Rosana, vizinha ao sítio: “Aqui perto a paz acabou”

 

— Aqui perto do sítio do Lula a paz acabou. O movimento ficou mais intenso e era um lugar de gente comum. Isso tudo me incomoda bastante”.

Rosana Silva Santos é dona de casa, empregada doméstica e vizinha da propriedade atribuída ao ex-presidente. Mora no bairro do Portão em Atibaia há pelo menos 41 anos.

“Não conseguíamos nem descansar naquele dia [da operação que incluiu a condução coercitiva de Lula]. A gente não conseguia dormir com o barulho dos helicópteros”, disse a jovem Mariana, de 14 anos, filha de Rosana. Ela é irmã de Maria Vitória e de Euler.

Rosana tem seis filhos e reclama que todos estudam em escola pública enquanto Lula tem um sítio vizinho a casa dela para descansar. Diz que eles não têm material escolar regular, comprado com o pouco dinheiro que consegue de trabalhos em outras casas. “Mas tenho aqui pelo menos o sossego de ficar na porta da minha casa enquanto converso mesmo com as pessoas. O problema é que essa situação toda tira a nossa calma, né?”.

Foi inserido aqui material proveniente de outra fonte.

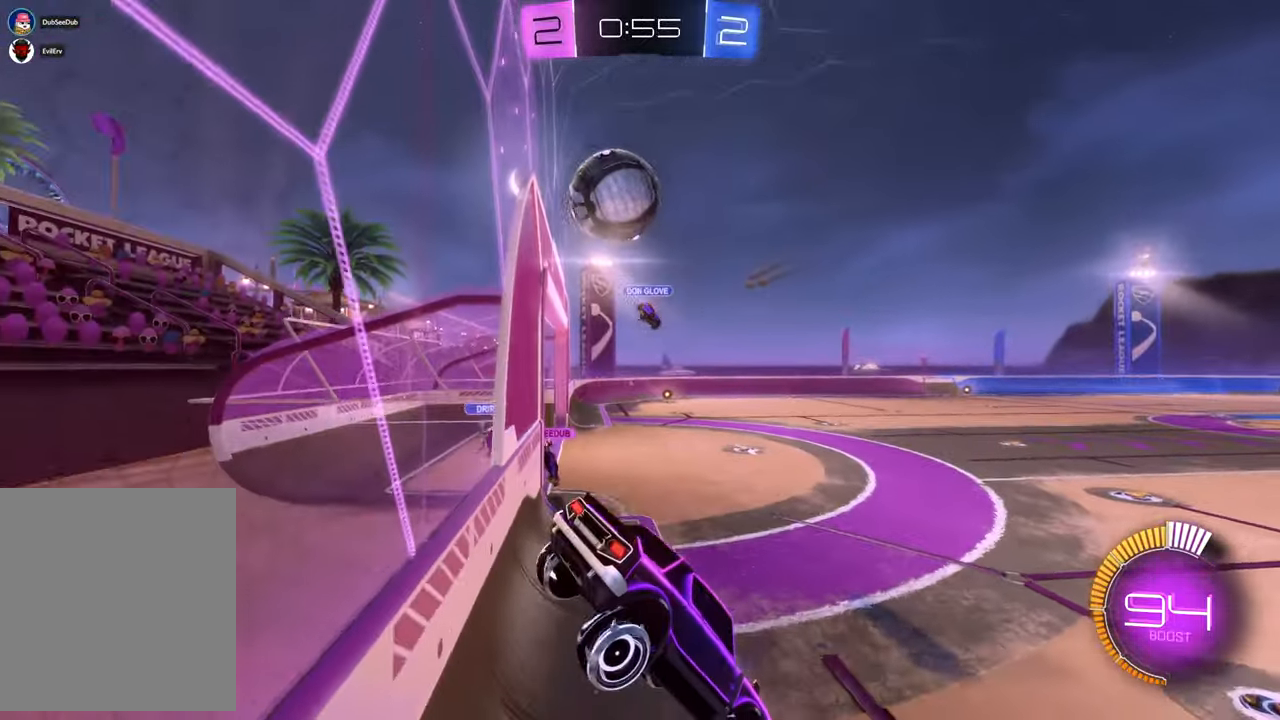
{"dt_ms": 500, "buttons": [], "left_stick": "left", "right_stick": "center"}
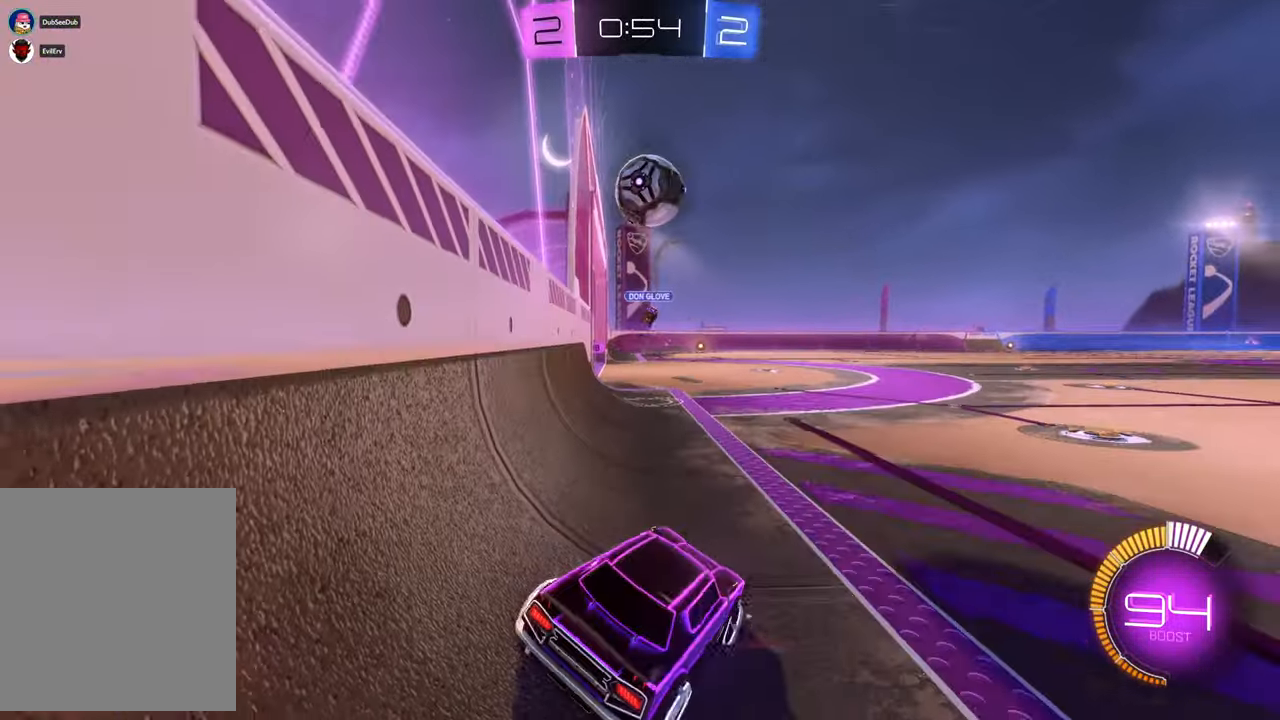
{"dt_ms": 500, "buttons": [], "left_stick": "right", "right_stick": "center", "events": [[333, "left_stick", "center"], [467, "left_stick", "right"]]}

No dia 4 de março, a Polícia Federal fez uma operação que envolveu mais de 200 agentes. Parte deles fez uma devassa no sítio, procurando bens do Palácio do Planalto e mais indícios das reformas feitas por empreiteiras investigadas na Operação Lava Jato.

Como Rosana, outros moradores falam que carros pretos “da PF” fazem visitas periódicas ao local. “Essa região aqui tem casa de pedreiro, de alguns trabalhadores de São Paulo. É lugar de gente simples”, ela relata.

Atibaia fica a 50 quilômetros de São Paulo. É famosa por suas flores e pelos morangos e tem aproximadamente 137 mil habitantes. Dá para andar de teleférico lá como em Campos do Jordão, mas sem o mesmo charme.

A cidade é bonita e cercada por montanhas, mas tem poucas atrações turísticas para visitantes mais exigentes. Ali ficam a Represa da Usina, o Complexo Parque das Águas, Monumento Natural Estadual da Pedra Grande e igrejas barrocas. O centro é cortado pelas Avenidas Joviano Alvim e Jerônimo de Camargo.

Quem quiser fazer voo de asa delta nas montanhas, terá que desembolsar R$ 400. É um destino interessante para quem quer apreciar a natureza, enquanto os moradores preferem o sossego. Cavalos passam nas ruas do centro da cidade até depois das 22hrs.

O Bourbon Atibaia Convention & Spa Resort é disputado. Pertence a uma rede de hotéis que também está em Alphaville e Curitiba.

A renda per capita é de R$ 1.063,52. A informação é do Índice de Desenvolvimento Humano Municipal (IDHM) das regiões metropolitanas do Brasil.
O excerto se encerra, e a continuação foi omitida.